Дети по их приближении в ужасе разбегались, но Керис еще не достигла той степени отчаяния, чтобы обращаться за помощью к оголодавшим мужчинам. Она надеялась встретить какую-нибудь женщину. Но молодых женщин не попадалось вообще, и у Керис зародились нехорошие подозрения относительно их участи после столкновения со свирепыми англичанами. Время от времени она замечала вдалеке одинокие фигуры, собиравшие жатву на избежавших пожара полях, но от дороги удаляться не хотелось.
Наконец под яблоней возле прочного каменного дома монахини увидели сморщенную старуху, которая ела маленькие неспелые яблоки. Старуха выглядела напуганной, и, чтобы не устрашить ее еще сильнее, Керис спешилась. Старуха попыталась спрятать свою жалкую снедь в складках платья, но убежать у нее, похоже, не было сил.
Керис вежливо обратилась к ней:
– Добрый вечер, матушка. Могу я узнать, эта дорога приведет нас в Опиталь-де-Сер?
Старуха подобралась и ответила на удивление внятно. Указав в том направлении, куда двигались монахини, она проговорила:
– Через лес и по холму.
Керис заметила, что у нее нет зубов. Должно быть, тяжело грызть неспелые яблоки одними деснами.
– Далеко? – уточнила она.
– Ой, далеко.
«Для старухи в возрасте все далеко», – с жалостью подумала Керис.
– К ночи доберемся?
– Верхом-то да.
– Спасибо, матушка.
– У меня была дочь. И двое внуков. Одному четырнадцать, другому шестнадцать. Славные мальчики.

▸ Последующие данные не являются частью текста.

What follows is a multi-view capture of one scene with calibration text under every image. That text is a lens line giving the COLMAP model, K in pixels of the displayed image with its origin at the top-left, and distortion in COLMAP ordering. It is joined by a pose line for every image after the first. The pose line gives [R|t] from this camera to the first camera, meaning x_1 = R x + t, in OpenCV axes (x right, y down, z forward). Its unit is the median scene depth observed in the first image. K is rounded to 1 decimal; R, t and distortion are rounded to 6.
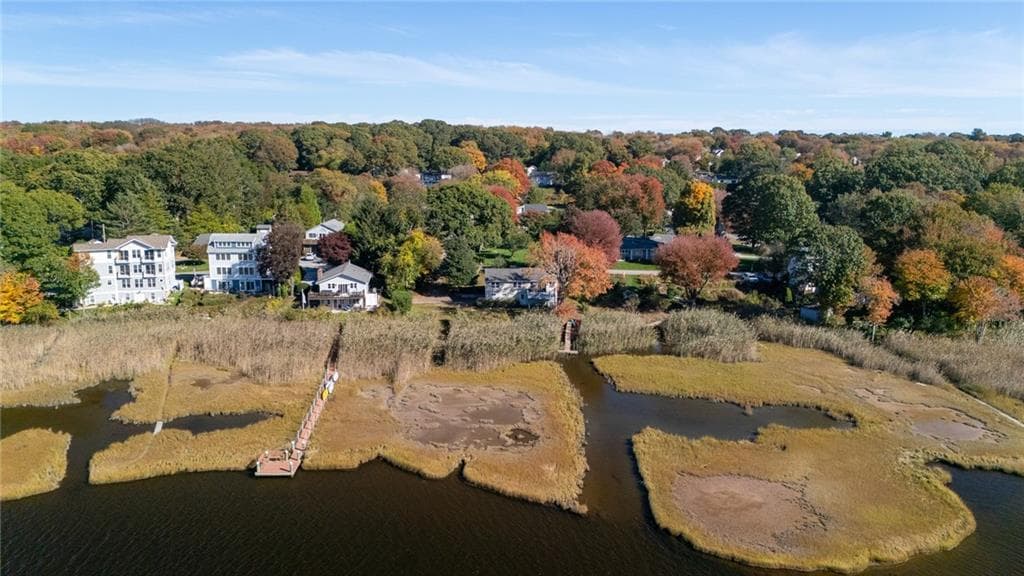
lens RADIAL K [[743.6, 0, 512.7], [0, 743.6, 290.6], [0, 0, 1]] dist [0.081265, -0.090479]
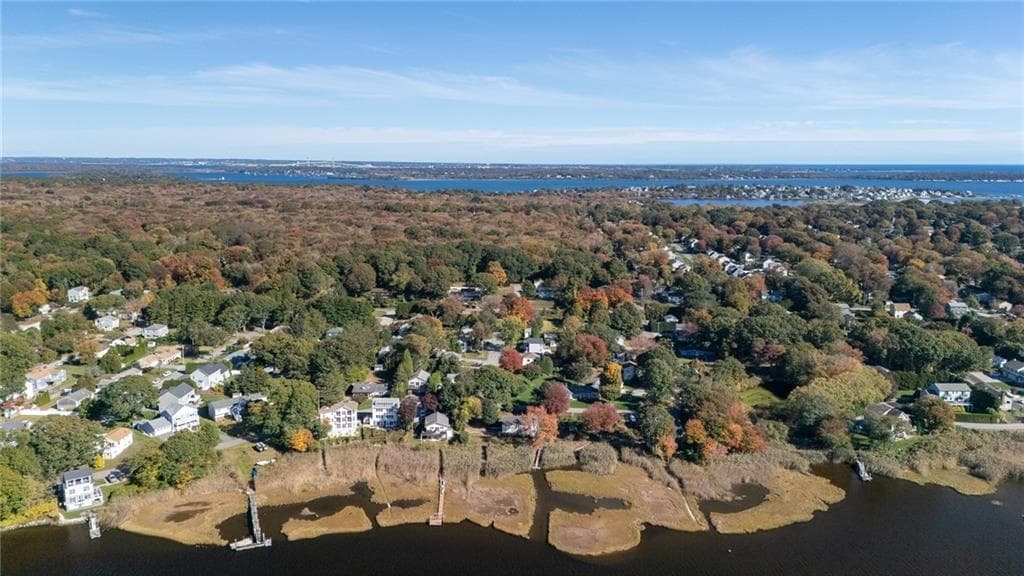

– Мне очень жаль это слышать.
– Англичане. Да сгорят они все в аду.
Очевидно, она не поняла, что Керис и Мэйр тоже англичанки. Эта мысль подсказала Керис, что местные не в состоянии определить, откуда тот или иной путник.
– Как звали ваших мальчиков, матушка?
– Жиль и Жан.
– Я буду молиться за души Жиля и Жана.
– У вас есть хлеб?
Керис огляделась, проверяя, нет ли поблизости кого-то еще, но никого не увидела, и кивнула спутнице. Та достала из седельной сумки остатки хлеба и протянула старухе.
Та выхватила его и принялась жевать деснами.
Когда отъехали, Мэйр обронила:
– Если дальше будем раздавать еду, сами начнем голодать.
– Знаю. А как было отказать?
– Мы не сможем исполнить наше поручение, если умрем.
– Мы же все-таки монахини, – строго напомнила Керис, – и должны помогать страждущим, а Господь решит, когда нам умереть.
Мэйр изумилась:
– Ты никогда раньше так не говорила.
– Мой отец ненавидел тех, кто проповедует о морали. Все мы хороши, любил он повторять, когда нам это нужно, но такое благочестие не в счет. А вот когда ужасно хочется сотворить что-нибудь этакое – обогатиться на нечестной сделке, прильнуть к сладким губкам жены соседа или солгать, чтобы выпутаться из неприятностей, – вот тогда и нужно соблюдать правила. Честность подобна мечу, говорил он, ни к чему размахивать им, коли ты не намерен сражаться. Правда, он совсем не разбирался в мечах.
Мэйр помолчала. То ли обдумывала услышанное, то ли просто решила не ввязываться в спор. Керис не стала выяснять.